> [Task to complete]: Count the lines containing "module" in the entries underneath, and state that count without anything else.

———

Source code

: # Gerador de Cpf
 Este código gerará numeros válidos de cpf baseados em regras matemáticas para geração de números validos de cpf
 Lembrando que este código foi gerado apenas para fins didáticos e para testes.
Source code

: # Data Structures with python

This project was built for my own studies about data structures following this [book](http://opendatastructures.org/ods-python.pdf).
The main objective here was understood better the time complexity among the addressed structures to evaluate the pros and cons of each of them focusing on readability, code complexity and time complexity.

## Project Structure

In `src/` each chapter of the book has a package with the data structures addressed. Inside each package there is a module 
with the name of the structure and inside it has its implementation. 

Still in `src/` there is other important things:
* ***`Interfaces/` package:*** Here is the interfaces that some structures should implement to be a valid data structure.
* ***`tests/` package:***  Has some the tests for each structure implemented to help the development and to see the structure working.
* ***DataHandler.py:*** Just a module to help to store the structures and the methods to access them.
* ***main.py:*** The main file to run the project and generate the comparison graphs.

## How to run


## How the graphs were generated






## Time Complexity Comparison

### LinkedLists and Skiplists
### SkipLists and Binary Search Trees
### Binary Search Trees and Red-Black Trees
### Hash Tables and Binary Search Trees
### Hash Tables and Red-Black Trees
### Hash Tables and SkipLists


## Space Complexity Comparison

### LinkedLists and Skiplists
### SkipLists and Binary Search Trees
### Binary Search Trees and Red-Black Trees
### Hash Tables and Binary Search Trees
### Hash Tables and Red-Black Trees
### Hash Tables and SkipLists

———

> [Exercise answer]: 2